13. Alphabet Kaba. This is such a cool toy! The Alphabet Kaba is a rendition of the classic alphabet blocks, this time depicting both English and Arabic letters and numbers, and stored inside a wooded Kaaba — which, if you remember from this post, is the name of the black-shrouded building in the center of Mecca. It is toward the Kaaba that all Muslims throughout the world pray five times a day. A great little piece of knowledge for kids to grasp. Available from Islamic Goods Direct for about 8 pounds (or $12.85)

14. Between Earth and Sky: Legends of Native American Sacred Places. Native American traditions deserve as much attention as any other system of religious belief, especially considering their role in the history of the Americas. Written by Joseph Bruchac and illustrated by Thomas Locker, this book depicts a conversation between Little Turtle and his uncle, Old Bear. It also includes a neat map of North America back when it was just tribal territories, as well as a pronunciation guide. There are a lot of beautiful books about the tales and legends of native American religion, but this one will get you started. (Amazon, $7)

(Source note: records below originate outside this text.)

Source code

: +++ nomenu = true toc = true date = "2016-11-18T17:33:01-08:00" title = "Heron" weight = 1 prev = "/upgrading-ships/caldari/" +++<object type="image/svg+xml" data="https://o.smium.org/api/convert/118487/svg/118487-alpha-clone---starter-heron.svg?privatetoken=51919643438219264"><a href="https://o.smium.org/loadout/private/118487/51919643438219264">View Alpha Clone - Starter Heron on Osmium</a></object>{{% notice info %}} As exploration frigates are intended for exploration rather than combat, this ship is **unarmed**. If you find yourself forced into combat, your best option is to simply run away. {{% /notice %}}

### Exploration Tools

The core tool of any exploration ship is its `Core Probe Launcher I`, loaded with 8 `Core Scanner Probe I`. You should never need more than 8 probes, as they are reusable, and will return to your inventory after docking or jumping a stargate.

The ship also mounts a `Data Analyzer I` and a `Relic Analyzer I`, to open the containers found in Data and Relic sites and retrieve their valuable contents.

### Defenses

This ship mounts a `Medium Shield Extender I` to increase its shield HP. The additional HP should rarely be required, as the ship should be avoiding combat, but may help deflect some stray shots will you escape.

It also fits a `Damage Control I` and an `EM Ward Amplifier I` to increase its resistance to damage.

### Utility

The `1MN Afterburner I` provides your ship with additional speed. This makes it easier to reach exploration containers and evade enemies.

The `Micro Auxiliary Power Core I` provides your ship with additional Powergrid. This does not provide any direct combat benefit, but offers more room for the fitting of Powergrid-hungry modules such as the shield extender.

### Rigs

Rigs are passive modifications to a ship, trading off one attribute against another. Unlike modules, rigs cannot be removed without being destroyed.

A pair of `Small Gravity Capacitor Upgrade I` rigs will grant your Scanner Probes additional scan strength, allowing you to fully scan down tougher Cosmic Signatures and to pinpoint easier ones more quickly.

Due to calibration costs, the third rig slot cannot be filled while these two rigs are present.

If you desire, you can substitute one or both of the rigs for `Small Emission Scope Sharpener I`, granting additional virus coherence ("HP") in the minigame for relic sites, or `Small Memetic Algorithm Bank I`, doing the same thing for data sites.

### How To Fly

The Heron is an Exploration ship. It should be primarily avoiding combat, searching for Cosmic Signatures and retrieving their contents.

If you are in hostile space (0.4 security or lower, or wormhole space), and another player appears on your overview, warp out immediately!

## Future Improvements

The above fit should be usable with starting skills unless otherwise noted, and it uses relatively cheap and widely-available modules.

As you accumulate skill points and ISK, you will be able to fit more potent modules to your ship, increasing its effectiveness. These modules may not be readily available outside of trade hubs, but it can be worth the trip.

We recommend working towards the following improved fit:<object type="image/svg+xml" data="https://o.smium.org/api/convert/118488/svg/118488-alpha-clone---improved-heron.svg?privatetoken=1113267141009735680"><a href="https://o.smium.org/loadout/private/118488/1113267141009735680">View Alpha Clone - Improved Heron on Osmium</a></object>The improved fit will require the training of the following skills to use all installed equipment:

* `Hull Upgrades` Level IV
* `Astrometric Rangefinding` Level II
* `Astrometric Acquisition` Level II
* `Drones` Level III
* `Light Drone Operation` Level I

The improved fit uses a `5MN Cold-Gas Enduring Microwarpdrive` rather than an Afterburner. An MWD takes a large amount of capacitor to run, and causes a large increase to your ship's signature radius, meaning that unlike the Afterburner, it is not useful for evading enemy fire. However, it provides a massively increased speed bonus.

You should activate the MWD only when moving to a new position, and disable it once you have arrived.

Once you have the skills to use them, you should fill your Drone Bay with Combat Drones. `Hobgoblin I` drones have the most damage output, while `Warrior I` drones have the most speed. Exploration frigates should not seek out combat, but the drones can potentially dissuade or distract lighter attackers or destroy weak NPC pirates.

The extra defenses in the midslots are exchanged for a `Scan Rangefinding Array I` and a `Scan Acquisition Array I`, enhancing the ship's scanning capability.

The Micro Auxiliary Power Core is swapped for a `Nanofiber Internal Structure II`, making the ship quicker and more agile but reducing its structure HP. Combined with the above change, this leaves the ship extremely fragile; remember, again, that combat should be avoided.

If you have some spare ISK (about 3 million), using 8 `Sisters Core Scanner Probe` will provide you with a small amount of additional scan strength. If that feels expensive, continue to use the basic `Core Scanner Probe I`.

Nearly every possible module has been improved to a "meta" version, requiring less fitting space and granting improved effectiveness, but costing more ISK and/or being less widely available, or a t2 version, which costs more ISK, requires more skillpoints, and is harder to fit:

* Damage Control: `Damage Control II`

15. Yoga mat: In the course of only a couple of decades, yoga has gone from a relatively unknown activity to completely mainstream. Some yoga studios regularly schedule kids' classes, and even schools have begun offering yoga as physical education (with mixed results, unfortunately). There is absolutely no "religion" in any of the yoga classes I've attended over the years — it's all about deep breathing, deep stretching, and clearing the mind — but yoga did start out as a religious practice and still is used that way by millions of people. Let's not forget to make that connection for our children! Available on Amazon: $15 and up.

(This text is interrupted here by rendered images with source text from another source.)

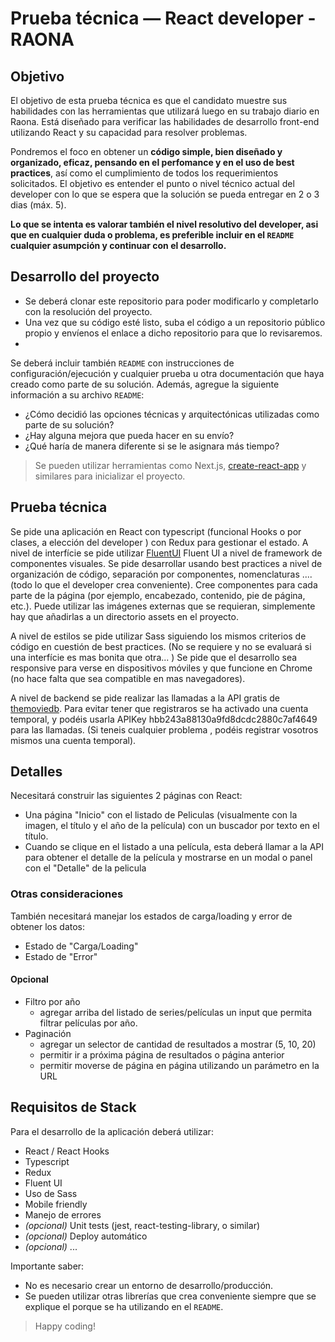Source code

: 
# Prueba técnica — React developer - RAONA

## Objetivo

El objetivo de esta prueba técnica es que el candidato muestre sus habilidades con las herramientas que utilizará luego en su trabajo diario en Raona. Está diseñado para verificar las habilidades de desarrollo front-end utilizando React y su capacidad para resolver problemas.

Pondremos el foco en obtener un **código simple, bien diseñado y organizado, eficaz, pensando en el perfomance y en el uso de best practices**, así como el cumplimiento de todos los requerimientos solicitados.
El objetivo es entender el punto o nivel técnico actual del developer con lo que se espera que la solución se pueda entregar en 2 o 3 dias (máx. 5).

**Lo que se intenta es valorar también el nivel resolutivo del developer, asi que en cualquier duda o problema, es preferible incluir en el `README` cualquier asumpción y continuar con el desarrollo.**

## Desarrollo del proyecto

- Se deberá clonar este repositorio para poder modificarlo y completarlo con la resolución del proyecto.
- Una vez que su código esté listo, suba el código a un repositorio público propio y envíenos el enlace a dicho repositorio para que lo revisaremos.
- 
Se deberá incluir también `README` con instrucciones de configuración/ejecución y cualquier prueba u otra documentación que haya creado como parte de su solución.
Además, agregue la siguiente información a su archivo `README`:

- ¿Cómo decidió las opciones técnicas y arquitectónicas utilizadas como parte de su solución?
- ¿Hay alguna mejora que pueda hacer en su envío?
- ¿Qué haría de manera diferente si se le asignara más tiempo?
  
> Se pueden utilizar herramientas como Next.js, [create-react-app](https://github.com/facebookincubator/create-react-app) y similares para inicializar el proyecto.

## Prueba técnica

Se pide una aplicación en React con typescript (funcional Hooks o por clases, a elección del developer ) con Redux para gestionar el estado. A nivel de interfície se pide utilizar [FluentUI](https://developer.microsoft.com/en-us/fluentui#/controls/web) Fluent UI a nivel de framework de componentes visuales.  Se pide desarrollar usando best practices a nivel de organización de código, separación por componentes, nomenclaturas .... (todo lo que el developer crea conveniente).
Cree componentes para cada parte de la página (por ejemplo, encabezado, contenido, pie de página, etc.). Puede utilizar las imágenes externas que se requieran, simplemente hay que añadirlas a un directorio assets en el proyecto.

A nivel de estilos se pide utilizar Sass siguiendo los mismos criterios de código en cuestión de best practices. (No se requiere y no se evaluará si una interfície es mas bonita que otra... )
Se pide que el desarrollo sea responsive para verse en dispositivos móviles y que funcione en Chrome (no hace falta que sea compatible en mas navegadores).

A nivel de backend se pide realizar las llamadas a la API gratis de [themoviedb](https://developer.themoviedb.org/docs). Para evitar tener que registraros se ha activado una cuenta temporal, y podéis usarla APIKey hbb243a88130a9fd8dcdc2880c7af4649 para las llamadas. (Si teneis cualquier problema , podéis registrar vosotros mismos una cuenta temporal).

## Detalles
Necesitará construir las siguientes 2 páginas con React:

- Una página "Inicio" con el listado de Peliculas (visualmente con la imagen, el título y el año de la película) con un buscador por texto en el título.
- Cuando se clique en el listado a una película, esta deberá llamar a la API para obtener el detalle de la película y mostrarse en un modal o panel con el "Detalle" de la pelicula


### Otras consideraciones

También necesitará manejar los estados de carga/loading y error de obtener los datos:

- Estado de "Carga/Loading" 
- Estado de "Error" 

#### Opcional

- Filtro por año
  - agregar arriba del listado de series/películas un input que permita filtrar películas por año.
- Paginación
  - agregar un selector de cantidad de resultados a mostrar (5, 10, 20)
  - permitir ir a próxima página de resultados o página anterior
  - permitir moverse de página en página utilizando un parámetro en la URL

## Requisitos de Stack

Para el desarrollo de la aplicación deberá utilizar:

- React / React Hooks
- Typescript
- Redux
- Fluent UI
- Uso de Sass
- Mobile friendly
- Manejo de errores
- _(opcional)_ Unit tests (jest, react-testing-library, o similar)
- _(opcional)_ Deploy automático
- _(opcional)_ ...

Importante saber:
- No es necesario crear un entorno de desarrollo/producción.
- Se pueden utilizar otras librerías que crea conveniente siempre que se explique el porque se ha utilizando en el `README`.


> Happy coding!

16. Bang! How We Came to Be. Religious beliefs are fascinating, and understanding them bring us closer as human beings. But science is equally fascinating and equally likely to bring us closer together as human beings. The science of evolution is incredibly important for kids to understand, and the sooner the better. This one breaks down evolution in language even little ones can enjoy. I haven't read the whole thing yet, but can't wait. Available on Amazon: $11.56

17. Muhammad by Demi. The famed illustrator created this breathtaking book a couple of years ago — managing to do what few others have done: Illustrate Muhammad without suffering a major backlash from the Muslim community, which strictly forbids depictions of the prophet. Demi treads the line beautifully and respectfully by putting Muhammad in a golden shadow throughout the book. Very imaginative. The story, also, is accurate and well-told. Great for kids 9-ish and up. Available on Amazon: $14.96

18. Jewish Holiday Calendar Magnets. One of the best ways to teach kids about Judaism is to honor some of the many Jewish holidays.  There are plenty to choose from — and this 14-piece magnet set can attest to that. Most Jewish holidays center on significant events and legends from Hebrew history. I adore these magnets, which can be used as space holders on magnetic calendars or as conversation starters for little ones. Available on Etsy: $16 for the set.

19. The Golden Rule by Ilene Cooper. This is a must read, in my opinion. Gorgeously illustrated by Gabi Swiatowska, The Golden Rule tells the story of a little boy who sees a billboard while walking with his grandfather. The billboard says, "Do unto others as you would have them do unto you." What follows is a sweet, poignant discussion about "the Golden Rule," where it comes from (it predates Jesus by a lot) and why it's so important. It also goes through each religion's iteration of the Golden Rule. I love this book. For children ages 4 to 10. Available on Amazon for $11.53.

20. Pocket Buddhas.Because they're small, cute, and — well, do you really need a third reason? Available from Amazon: $8.95 apiece.